[[ Records supplied, beginning ]]
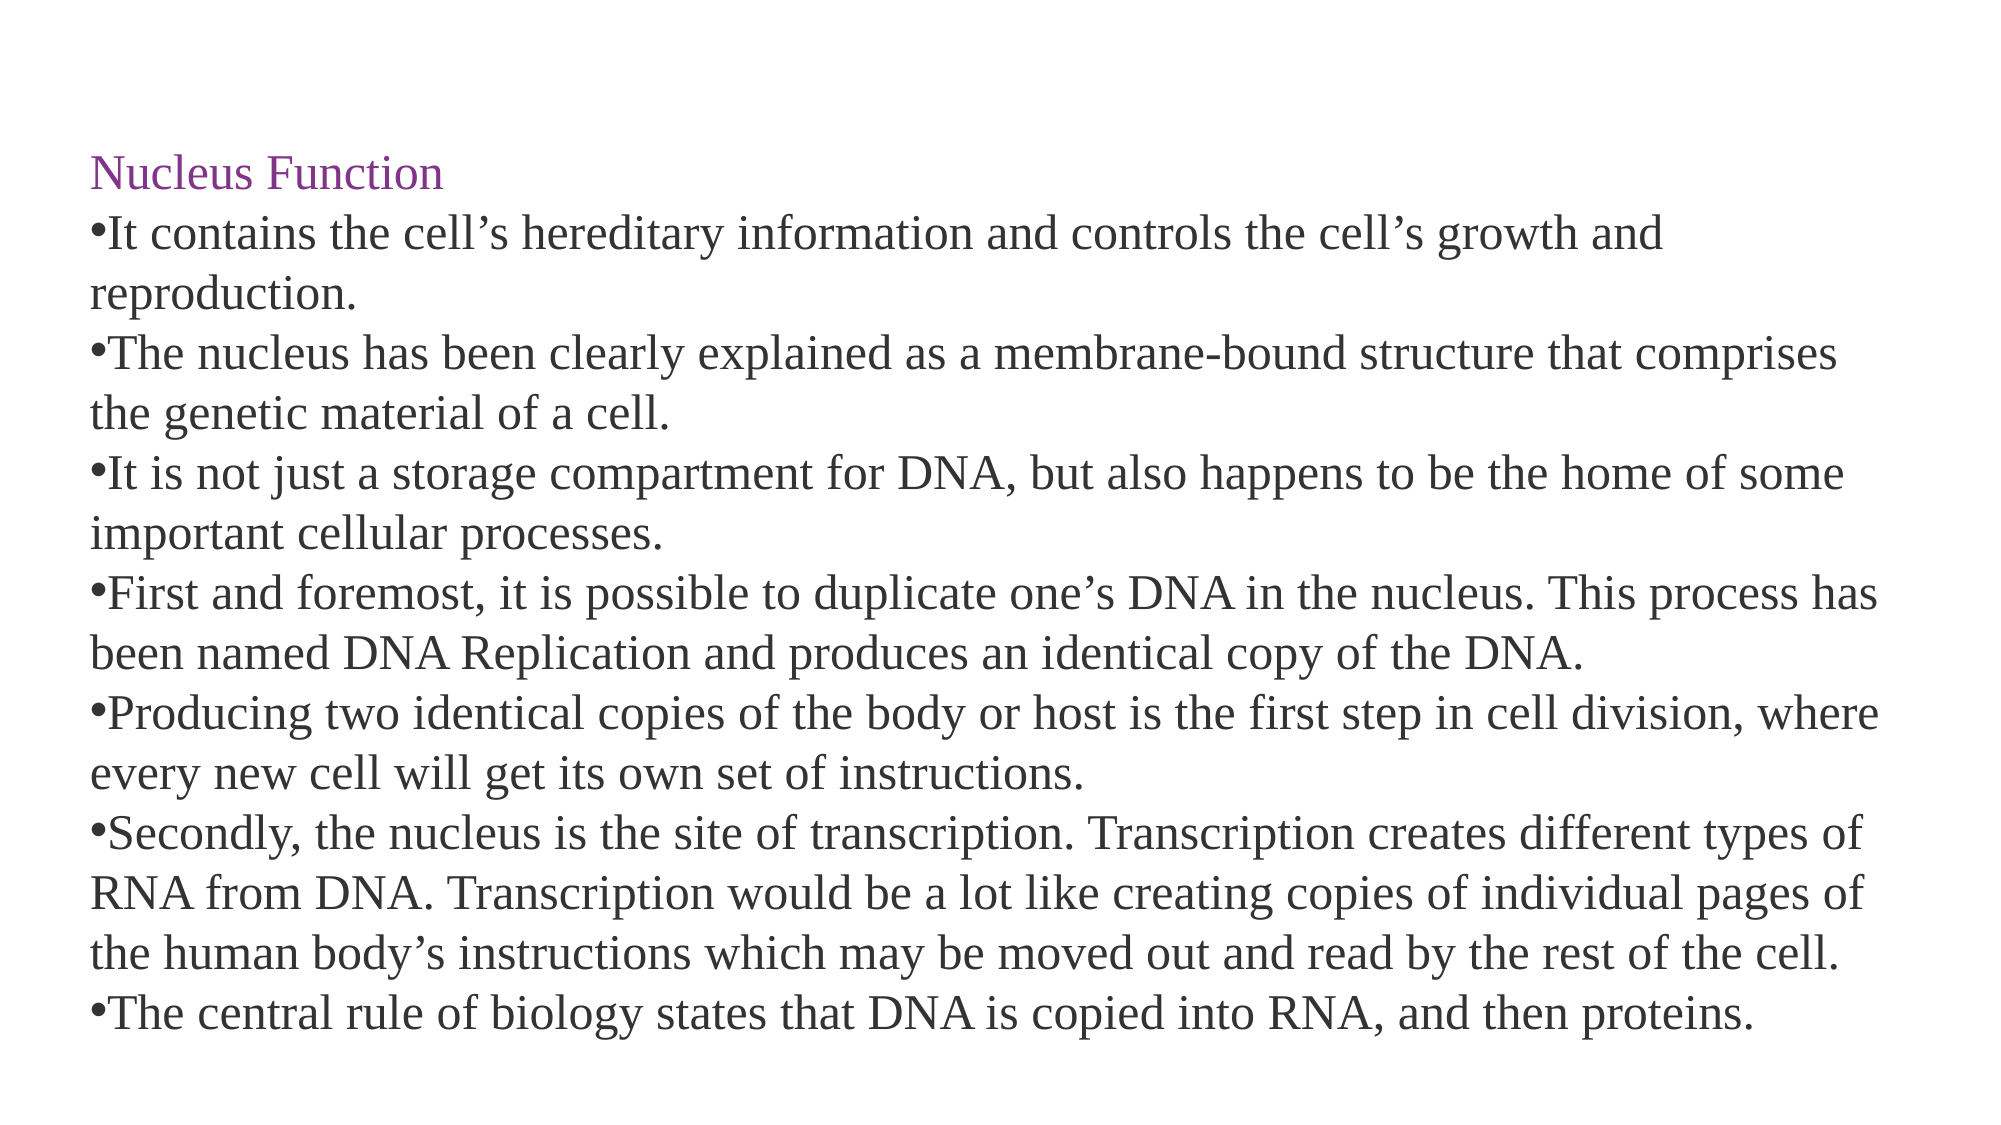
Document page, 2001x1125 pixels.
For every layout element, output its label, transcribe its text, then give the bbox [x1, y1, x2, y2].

text_box Nucleus Function It contains the cell’s hereditary information and controls the cell’s growth and reproduction. The nucleus has been clearly explained as a membrane-bound structure that comprises the genetic material of a cell. It is not just a storage compartment for DNA, but also happens to be the home of some important cellular processes. First and foremost, it is possible to duplicate one’s DNA in the nucleus. This process has been named DNA Replication and produces an identical copy of the DNA. Producing two identical copies of the body or host is the first step in cell division, where every new cell will get its own set of instructions. Secondly, the nucleus is the site of transcription. Transcription creates different types of RNA from DNA. Transcription would be a lot like creating copies of individual pages of the human body’s instructions which may be moved out and read by the rest of the cell. The central rule of biology states that DNA is copied into RNA, and then proteins. [75, 132, 1897, 1047]
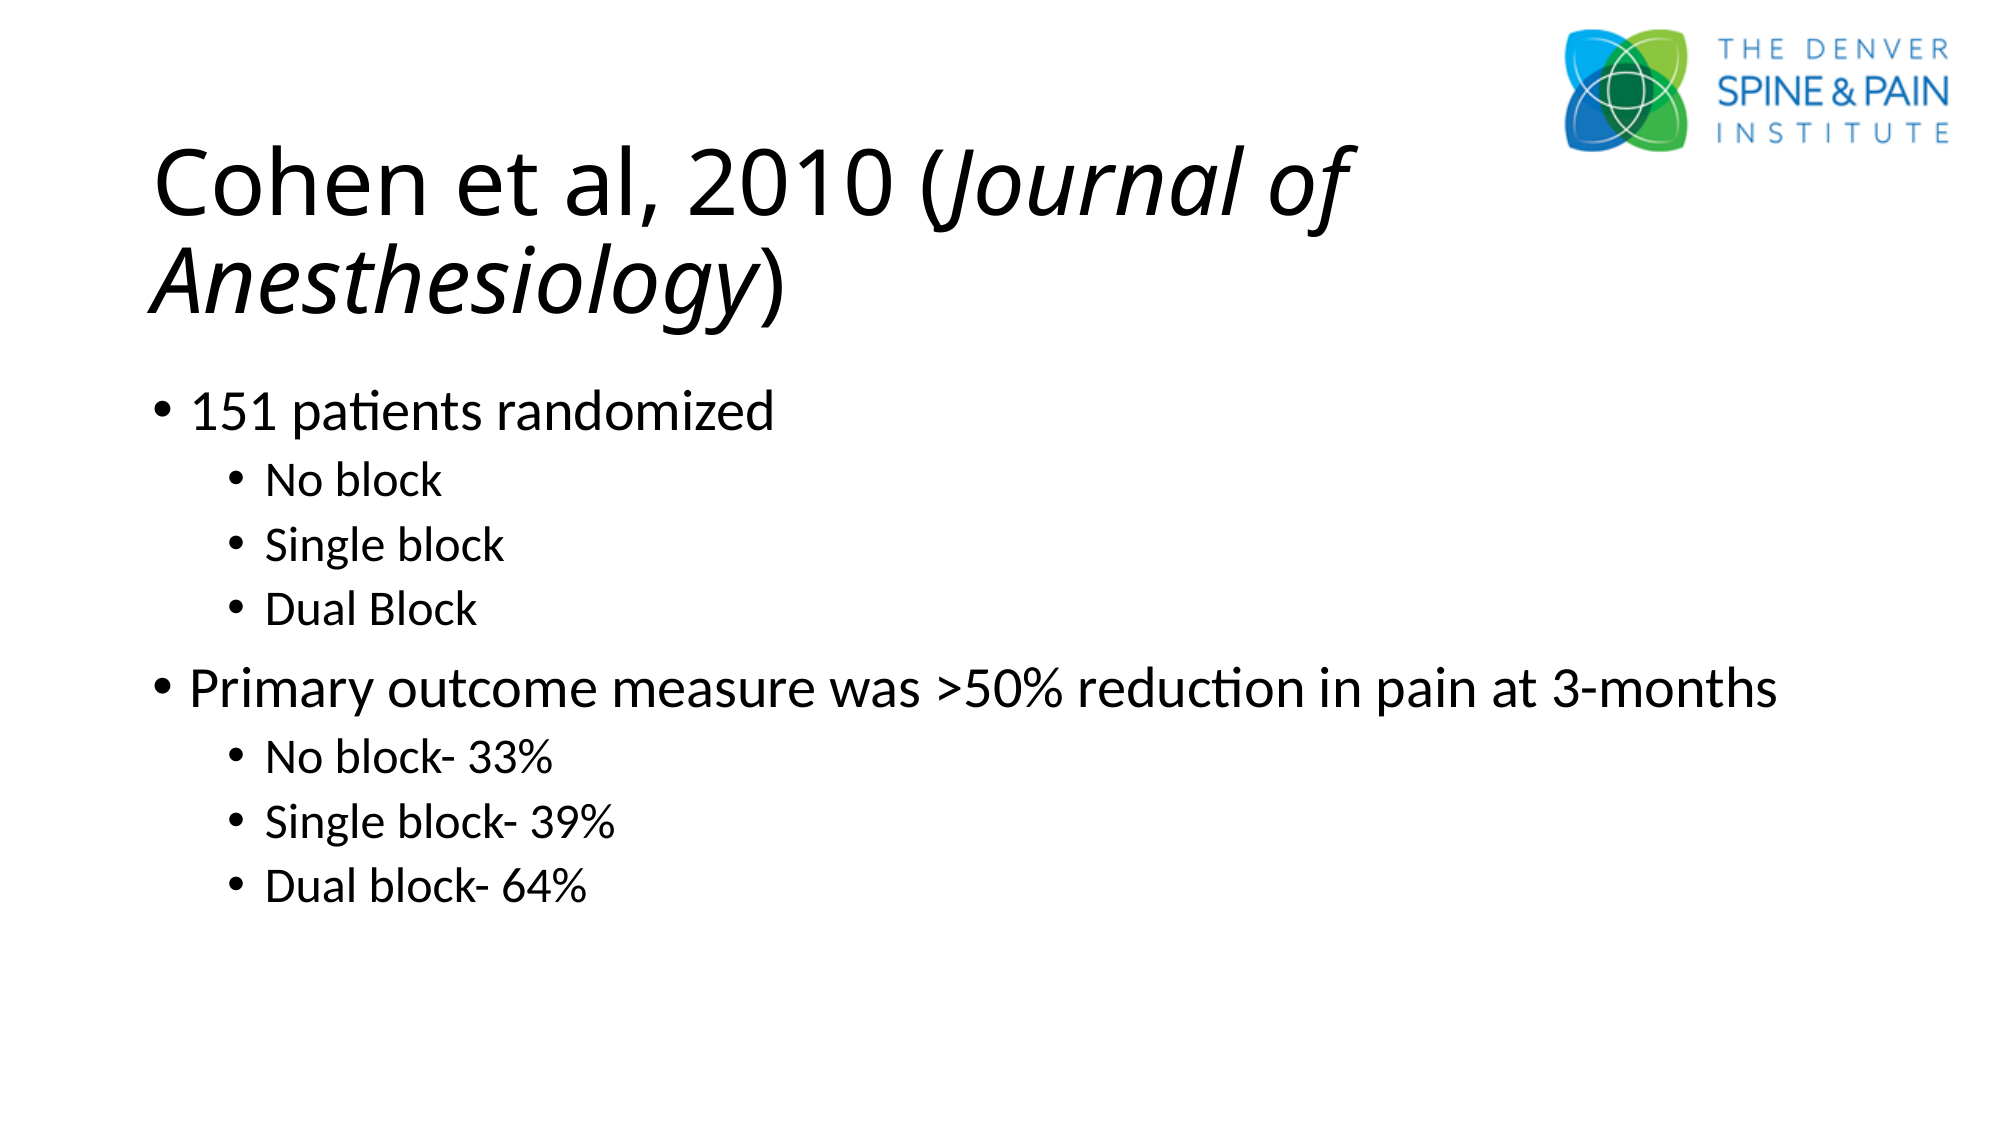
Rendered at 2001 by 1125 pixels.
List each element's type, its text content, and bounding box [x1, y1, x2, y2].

title Cohen et al, 2010 (Journal of Anesthesiology) [137, 126, 1863, 344]
picture [1554, 22, 1964, 163]
list 151 patients randomized No block Single block Dual Block Primary outcome measure was >50% reduction in pain at 3-months No block- 33% Single block- 39% Dual block- 64% [137, 372, 1863, 1087]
[[ Records supplied, end ]]
Problem to solve:
Each line above with the word "pixels" must be returned.

Response area:
Document page, 2001x1125 pixels.
Rendered at 2001 by 1125 pixels.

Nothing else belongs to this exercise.